__Dataset__

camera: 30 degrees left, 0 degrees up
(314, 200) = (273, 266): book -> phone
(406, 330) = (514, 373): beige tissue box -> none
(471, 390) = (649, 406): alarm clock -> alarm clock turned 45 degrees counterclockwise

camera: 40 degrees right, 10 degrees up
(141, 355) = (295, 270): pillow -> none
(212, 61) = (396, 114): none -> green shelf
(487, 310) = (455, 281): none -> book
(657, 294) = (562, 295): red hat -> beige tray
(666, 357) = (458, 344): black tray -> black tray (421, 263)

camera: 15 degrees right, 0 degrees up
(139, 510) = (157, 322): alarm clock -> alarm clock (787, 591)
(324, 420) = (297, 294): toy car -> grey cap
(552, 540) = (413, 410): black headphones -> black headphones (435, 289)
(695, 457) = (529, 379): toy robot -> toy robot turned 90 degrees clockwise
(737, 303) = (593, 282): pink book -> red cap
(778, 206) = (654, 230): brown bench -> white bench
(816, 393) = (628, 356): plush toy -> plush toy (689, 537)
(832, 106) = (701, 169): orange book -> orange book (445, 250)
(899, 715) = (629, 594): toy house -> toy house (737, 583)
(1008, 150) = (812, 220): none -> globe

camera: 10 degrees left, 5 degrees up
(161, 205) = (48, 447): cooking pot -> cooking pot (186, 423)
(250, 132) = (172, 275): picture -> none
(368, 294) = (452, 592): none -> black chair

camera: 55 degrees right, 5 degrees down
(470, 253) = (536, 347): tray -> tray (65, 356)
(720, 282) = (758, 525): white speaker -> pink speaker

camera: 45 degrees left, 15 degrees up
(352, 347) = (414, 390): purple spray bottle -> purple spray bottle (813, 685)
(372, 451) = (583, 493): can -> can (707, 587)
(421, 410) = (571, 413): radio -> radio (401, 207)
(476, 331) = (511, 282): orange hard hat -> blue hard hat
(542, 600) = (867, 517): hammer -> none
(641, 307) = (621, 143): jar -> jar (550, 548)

__Exercise__
Precisely as given, transcribe all of the entries above.

__Exercise result__
camera: 30 degrees left, 0 degrees up
(314, 200) = (273, 266): book -> phone
(406, 330) = (514, 373): beige tissue box -> none
(471, 390) = (649, 406): alarm clock -> alarm clock turned 45 degrees counterclockwise

camera: 40 degrees right, 10 degrees up
(141, 355) = (295, 270): pillow -> none
(212, 61) = (396, 114): none -> green shelf
(487, 310) = (455, 281): none -> book
(657, 294) = (562, 295): red hat -> beige tray
(666, 357) = (458, 344): black tray -> black tray (421, 263)

camera: 15 degrees right, 0 degrees up
(139, 510) = (157, 322): alarm clock -> alarm clock (787, 591)
(324, 420) = (297, 294): toy car -> grey cap
(552, 540) = (413, 410): black headphones -> black headphones (435, 289)
(695, 457) = (529, 379): toy robot -> toy robot turned 90 degrees clockwise
(737, 303) = (593, 282): pink book -> red cap
(778, 206) = (654, 230): brown bench -> white bench
(816, 393) = (628, 356): plush toy -> plush toy (689, 537)
(832, 106) = (701, 169): orange book -> orange book (445, 250)
(899, 715) = (629, 594): toy house -> toy house (737, 583)
(1008, 150) = (812, 220): none -> globe

camera: 10 degrees left, 5 degrees up
(161, 205) = (48, 447): cooking pot -> cooking pot (186, 423)
(250, 132) = (172, 275): picture -> none
(368, 294) = (452, 592): none -> black chair

camera: 55 degrees right, 5 degrees down
(470, 253) = (536, 347): tray -> tray (65, 356)
(720, 282) = (758, 525): white speaker -> pink speaker

camera: 45 degrees left, 15 degrees up
(352, 347) = (414, 390): purple spray bottle -> purple spray bottle (813, 685)
(372, 451) = (583, 493): can -> can (707, 587)
(421, 410) = (571, 413): radio -> radio (401, 207)
(476, 331) = (511, 282): orange hard hat -> blue hard hat
(542, 600) = (867, 517): hammer -> none
(641, 307) = (621, 143): jar -> jar (550, 548)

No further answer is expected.